_Work required_. Would you please state how many lines in the entries contain the word "shqiptar"? Only the number should be given.

Raw data Block Start

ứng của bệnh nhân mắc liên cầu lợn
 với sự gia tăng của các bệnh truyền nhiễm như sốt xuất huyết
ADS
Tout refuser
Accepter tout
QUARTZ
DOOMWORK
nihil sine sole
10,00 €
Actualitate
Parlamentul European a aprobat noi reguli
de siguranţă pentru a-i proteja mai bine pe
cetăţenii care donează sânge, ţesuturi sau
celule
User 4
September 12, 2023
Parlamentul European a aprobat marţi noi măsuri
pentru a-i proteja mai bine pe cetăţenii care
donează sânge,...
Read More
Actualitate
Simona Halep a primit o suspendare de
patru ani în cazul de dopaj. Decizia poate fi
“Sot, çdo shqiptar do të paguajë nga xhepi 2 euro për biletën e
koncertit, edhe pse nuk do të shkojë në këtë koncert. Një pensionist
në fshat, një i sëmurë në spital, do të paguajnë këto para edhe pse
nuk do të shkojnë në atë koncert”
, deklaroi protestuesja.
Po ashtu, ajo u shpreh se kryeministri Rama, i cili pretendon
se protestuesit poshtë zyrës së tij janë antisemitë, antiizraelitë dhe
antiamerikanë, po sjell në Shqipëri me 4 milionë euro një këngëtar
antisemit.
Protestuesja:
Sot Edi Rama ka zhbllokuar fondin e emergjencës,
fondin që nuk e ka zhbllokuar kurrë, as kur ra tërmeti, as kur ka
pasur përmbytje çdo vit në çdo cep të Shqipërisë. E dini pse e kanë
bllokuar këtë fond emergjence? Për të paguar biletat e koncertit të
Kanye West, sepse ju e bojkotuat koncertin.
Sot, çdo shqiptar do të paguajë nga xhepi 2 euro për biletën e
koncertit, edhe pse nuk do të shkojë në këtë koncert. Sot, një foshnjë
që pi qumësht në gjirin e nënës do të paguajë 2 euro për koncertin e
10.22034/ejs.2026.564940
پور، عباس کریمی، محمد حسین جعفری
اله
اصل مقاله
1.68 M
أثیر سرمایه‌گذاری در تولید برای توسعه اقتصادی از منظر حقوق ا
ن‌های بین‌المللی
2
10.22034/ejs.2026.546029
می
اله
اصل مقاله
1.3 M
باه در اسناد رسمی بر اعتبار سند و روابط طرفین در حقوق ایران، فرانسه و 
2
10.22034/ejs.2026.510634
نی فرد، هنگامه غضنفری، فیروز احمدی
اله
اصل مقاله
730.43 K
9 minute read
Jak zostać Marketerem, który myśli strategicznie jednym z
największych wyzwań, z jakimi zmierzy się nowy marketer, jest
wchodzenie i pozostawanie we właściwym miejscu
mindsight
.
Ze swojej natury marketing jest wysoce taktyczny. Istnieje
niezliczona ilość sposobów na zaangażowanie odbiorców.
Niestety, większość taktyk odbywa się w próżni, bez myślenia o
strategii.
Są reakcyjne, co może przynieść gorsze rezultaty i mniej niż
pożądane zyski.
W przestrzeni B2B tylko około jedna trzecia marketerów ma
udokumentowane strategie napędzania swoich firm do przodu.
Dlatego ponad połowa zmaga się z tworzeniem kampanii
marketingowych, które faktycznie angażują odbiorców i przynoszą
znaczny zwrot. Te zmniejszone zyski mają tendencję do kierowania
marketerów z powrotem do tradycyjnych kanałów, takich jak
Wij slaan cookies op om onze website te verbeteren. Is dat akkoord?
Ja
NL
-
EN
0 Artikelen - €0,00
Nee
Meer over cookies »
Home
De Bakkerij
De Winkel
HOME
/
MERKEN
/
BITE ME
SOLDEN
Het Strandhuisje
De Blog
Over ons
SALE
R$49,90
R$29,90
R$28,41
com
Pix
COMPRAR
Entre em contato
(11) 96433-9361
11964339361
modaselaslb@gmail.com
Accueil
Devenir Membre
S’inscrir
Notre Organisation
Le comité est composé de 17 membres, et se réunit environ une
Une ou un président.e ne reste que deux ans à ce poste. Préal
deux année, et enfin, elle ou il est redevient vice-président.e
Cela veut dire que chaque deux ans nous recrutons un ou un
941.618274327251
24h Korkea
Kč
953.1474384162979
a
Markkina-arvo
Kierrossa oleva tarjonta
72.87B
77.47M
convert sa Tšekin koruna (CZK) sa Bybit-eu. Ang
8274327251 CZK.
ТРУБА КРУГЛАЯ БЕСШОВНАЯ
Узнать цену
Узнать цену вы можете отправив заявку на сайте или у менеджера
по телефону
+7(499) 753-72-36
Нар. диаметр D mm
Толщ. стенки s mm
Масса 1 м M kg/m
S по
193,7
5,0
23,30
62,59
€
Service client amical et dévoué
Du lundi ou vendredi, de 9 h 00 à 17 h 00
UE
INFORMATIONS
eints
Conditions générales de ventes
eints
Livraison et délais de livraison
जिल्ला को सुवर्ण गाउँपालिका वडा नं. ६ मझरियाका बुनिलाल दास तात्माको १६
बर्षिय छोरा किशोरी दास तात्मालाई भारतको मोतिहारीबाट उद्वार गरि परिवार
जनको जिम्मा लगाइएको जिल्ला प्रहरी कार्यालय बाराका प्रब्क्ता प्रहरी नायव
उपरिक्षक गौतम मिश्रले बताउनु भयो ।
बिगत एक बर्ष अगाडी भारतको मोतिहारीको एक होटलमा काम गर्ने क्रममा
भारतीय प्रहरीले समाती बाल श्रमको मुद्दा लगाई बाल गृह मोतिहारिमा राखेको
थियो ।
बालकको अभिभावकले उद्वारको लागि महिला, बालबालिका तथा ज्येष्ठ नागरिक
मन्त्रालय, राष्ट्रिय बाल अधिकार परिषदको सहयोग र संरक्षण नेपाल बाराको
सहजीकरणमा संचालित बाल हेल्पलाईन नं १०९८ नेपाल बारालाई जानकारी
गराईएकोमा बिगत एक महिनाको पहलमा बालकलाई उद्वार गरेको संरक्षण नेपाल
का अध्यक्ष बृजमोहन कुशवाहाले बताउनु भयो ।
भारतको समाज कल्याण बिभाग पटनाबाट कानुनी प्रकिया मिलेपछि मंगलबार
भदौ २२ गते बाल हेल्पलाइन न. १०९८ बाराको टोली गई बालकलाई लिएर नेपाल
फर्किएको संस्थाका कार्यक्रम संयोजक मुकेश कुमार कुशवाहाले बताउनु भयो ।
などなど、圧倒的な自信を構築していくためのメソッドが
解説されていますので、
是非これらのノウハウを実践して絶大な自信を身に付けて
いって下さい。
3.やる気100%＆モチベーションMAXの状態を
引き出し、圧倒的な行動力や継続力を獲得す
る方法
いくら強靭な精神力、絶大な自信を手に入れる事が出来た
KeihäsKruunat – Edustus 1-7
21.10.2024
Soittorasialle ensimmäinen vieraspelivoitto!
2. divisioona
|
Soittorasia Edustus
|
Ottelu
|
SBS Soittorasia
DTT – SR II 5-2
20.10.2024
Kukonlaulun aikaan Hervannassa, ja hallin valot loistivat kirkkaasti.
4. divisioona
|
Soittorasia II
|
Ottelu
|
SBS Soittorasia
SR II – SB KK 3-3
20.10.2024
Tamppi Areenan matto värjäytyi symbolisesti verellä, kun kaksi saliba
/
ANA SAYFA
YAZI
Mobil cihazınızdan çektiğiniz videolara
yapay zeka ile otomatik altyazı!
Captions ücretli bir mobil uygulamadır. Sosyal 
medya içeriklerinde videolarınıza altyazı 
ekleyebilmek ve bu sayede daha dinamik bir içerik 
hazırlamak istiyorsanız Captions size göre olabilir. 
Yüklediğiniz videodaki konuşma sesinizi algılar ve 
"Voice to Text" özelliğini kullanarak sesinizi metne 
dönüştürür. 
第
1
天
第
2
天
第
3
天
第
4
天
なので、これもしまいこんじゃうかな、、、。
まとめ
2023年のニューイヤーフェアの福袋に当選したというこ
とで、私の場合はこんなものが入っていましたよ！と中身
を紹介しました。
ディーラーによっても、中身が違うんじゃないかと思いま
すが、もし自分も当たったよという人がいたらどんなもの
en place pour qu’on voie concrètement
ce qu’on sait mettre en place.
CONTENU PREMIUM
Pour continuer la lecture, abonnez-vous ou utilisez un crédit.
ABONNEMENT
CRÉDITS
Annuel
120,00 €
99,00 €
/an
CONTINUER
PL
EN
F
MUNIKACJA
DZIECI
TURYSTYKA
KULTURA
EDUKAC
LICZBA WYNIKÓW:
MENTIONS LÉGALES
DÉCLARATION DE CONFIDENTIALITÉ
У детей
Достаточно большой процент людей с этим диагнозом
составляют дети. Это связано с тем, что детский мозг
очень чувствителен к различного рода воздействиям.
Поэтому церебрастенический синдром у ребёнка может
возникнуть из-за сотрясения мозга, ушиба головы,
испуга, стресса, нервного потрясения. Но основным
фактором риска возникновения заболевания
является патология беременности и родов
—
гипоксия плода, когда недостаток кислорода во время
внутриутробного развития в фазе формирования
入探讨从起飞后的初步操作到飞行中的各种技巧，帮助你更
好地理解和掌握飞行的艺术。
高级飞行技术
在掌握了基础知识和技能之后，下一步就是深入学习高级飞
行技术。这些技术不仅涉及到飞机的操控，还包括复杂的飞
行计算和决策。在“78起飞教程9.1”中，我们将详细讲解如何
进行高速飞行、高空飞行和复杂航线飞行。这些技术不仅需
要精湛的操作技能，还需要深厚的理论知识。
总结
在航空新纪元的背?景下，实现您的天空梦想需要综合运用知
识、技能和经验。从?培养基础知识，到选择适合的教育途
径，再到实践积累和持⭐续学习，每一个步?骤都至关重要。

Raw data Block End

_Response box_. 2